How to complete this task >> Say how many lines in the data below contain the word "blob", and give no other text.

(Dataset entries)
┏━━

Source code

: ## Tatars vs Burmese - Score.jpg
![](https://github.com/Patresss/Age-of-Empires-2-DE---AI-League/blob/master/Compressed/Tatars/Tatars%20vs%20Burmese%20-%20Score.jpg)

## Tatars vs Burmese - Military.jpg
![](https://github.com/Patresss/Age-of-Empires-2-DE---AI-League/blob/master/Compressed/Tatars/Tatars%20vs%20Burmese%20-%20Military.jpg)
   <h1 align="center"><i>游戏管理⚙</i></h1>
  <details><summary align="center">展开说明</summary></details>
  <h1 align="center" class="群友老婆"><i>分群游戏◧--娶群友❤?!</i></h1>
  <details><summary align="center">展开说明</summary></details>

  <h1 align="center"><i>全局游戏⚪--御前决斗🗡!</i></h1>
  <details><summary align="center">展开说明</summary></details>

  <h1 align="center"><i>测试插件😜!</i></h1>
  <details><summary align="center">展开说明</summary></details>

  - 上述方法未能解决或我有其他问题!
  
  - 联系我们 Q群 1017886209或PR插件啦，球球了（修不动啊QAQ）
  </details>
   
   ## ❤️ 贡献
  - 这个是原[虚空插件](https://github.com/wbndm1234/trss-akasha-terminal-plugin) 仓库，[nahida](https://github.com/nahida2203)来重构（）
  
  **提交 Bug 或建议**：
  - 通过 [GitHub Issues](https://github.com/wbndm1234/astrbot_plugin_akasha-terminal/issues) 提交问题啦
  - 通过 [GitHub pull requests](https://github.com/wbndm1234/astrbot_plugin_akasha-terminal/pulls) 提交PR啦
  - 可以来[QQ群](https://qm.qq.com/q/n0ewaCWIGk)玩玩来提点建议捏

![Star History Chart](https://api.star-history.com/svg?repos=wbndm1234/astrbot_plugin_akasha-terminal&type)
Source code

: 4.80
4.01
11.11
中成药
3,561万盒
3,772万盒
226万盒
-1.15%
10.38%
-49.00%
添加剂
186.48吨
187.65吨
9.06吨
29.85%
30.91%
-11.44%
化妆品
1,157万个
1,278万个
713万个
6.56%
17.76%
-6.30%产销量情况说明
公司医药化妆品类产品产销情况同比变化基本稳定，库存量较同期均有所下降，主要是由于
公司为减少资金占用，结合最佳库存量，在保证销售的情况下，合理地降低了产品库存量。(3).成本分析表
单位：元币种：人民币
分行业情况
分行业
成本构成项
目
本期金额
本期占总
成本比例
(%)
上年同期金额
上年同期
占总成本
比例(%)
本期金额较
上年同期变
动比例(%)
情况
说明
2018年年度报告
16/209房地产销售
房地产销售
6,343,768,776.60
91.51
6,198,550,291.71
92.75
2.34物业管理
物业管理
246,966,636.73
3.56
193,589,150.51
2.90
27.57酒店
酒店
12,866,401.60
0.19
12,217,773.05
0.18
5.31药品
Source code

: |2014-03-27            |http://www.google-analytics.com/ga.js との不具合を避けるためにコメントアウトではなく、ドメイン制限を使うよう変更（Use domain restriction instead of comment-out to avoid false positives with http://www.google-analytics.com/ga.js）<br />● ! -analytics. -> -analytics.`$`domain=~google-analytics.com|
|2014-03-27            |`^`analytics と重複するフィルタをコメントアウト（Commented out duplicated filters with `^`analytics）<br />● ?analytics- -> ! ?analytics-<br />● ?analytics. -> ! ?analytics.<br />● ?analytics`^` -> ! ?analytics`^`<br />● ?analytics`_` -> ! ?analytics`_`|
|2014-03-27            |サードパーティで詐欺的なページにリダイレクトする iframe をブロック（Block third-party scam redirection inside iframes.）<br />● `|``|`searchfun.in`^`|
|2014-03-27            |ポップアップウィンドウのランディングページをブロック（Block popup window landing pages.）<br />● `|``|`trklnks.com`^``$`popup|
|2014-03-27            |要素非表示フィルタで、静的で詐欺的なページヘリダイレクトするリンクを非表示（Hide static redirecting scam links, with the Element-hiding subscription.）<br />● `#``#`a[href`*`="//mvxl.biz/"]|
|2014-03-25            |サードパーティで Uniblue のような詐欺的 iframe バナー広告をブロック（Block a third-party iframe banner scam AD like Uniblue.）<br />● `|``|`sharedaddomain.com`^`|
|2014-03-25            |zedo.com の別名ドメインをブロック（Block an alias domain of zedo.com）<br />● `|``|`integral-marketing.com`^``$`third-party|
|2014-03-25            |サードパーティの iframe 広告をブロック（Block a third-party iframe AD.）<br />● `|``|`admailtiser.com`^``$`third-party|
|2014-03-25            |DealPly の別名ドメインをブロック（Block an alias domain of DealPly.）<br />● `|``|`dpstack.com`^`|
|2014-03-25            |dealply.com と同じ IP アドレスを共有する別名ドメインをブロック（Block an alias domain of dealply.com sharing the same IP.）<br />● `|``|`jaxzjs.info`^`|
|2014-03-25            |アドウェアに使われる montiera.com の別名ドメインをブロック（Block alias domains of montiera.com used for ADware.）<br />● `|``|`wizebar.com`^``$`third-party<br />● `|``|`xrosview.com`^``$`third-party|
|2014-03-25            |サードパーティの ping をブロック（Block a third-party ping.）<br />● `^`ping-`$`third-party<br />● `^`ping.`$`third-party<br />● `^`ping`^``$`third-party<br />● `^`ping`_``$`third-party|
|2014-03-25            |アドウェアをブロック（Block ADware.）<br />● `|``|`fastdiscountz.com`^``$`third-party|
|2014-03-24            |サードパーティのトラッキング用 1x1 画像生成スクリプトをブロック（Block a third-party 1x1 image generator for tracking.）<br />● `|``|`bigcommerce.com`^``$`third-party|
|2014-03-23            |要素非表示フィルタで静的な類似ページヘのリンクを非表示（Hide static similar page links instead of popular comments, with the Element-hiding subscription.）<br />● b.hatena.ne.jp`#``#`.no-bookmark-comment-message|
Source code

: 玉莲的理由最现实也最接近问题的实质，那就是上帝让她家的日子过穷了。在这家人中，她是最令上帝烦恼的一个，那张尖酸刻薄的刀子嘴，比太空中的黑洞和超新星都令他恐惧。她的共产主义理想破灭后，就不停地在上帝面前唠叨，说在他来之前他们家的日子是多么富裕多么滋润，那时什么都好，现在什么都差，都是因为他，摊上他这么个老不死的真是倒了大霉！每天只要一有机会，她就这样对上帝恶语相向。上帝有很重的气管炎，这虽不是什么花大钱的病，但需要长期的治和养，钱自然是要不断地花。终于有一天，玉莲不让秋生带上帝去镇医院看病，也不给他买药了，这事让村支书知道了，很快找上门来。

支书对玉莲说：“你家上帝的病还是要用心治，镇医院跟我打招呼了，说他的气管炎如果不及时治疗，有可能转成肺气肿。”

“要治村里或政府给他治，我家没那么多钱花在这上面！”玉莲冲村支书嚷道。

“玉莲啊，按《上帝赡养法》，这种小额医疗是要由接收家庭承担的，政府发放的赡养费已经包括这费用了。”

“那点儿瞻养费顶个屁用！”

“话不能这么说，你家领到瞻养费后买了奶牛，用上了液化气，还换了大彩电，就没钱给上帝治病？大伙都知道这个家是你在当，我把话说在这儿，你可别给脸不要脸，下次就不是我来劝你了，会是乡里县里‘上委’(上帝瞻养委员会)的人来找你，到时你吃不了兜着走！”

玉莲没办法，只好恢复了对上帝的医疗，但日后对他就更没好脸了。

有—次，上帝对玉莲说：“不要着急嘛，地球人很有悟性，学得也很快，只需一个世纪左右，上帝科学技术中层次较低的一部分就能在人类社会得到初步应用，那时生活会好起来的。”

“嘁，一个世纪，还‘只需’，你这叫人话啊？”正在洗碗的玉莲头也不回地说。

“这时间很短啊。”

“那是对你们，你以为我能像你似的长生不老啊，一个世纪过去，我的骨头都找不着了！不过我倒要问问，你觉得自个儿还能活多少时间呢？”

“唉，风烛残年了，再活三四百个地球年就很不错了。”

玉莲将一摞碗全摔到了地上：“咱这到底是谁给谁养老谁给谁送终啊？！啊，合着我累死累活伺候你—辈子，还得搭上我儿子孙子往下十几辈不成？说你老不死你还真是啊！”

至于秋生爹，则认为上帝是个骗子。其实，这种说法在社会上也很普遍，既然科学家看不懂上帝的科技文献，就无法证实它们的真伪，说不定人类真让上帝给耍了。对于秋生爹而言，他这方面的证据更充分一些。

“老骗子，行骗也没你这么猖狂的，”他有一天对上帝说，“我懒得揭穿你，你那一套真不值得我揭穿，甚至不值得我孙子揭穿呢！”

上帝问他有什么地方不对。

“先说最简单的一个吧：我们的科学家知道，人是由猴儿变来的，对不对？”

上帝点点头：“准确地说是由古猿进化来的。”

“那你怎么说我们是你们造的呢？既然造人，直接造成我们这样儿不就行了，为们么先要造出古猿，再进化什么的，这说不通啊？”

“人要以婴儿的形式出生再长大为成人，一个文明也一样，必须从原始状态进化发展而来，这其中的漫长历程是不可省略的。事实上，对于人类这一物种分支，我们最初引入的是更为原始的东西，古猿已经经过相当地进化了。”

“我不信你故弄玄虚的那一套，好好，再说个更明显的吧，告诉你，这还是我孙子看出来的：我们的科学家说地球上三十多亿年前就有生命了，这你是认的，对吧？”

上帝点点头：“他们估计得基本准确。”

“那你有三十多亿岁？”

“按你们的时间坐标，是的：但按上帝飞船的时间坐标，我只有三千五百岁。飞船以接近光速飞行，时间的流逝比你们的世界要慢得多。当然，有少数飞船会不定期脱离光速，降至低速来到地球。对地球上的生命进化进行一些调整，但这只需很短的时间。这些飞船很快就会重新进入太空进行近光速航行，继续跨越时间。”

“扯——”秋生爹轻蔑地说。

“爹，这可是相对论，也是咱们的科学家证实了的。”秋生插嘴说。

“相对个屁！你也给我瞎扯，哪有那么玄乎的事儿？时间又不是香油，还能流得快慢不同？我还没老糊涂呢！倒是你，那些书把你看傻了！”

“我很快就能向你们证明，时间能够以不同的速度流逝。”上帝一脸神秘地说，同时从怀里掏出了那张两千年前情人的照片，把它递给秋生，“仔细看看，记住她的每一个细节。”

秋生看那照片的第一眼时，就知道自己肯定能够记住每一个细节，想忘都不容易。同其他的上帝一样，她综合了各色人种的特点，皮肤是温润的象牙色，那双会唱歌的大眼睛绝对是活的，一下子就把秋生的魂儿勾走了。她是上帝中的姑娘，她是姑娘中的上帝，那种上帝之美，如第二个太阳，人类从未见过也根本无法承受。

┗━━

Solution to this exercise >> 2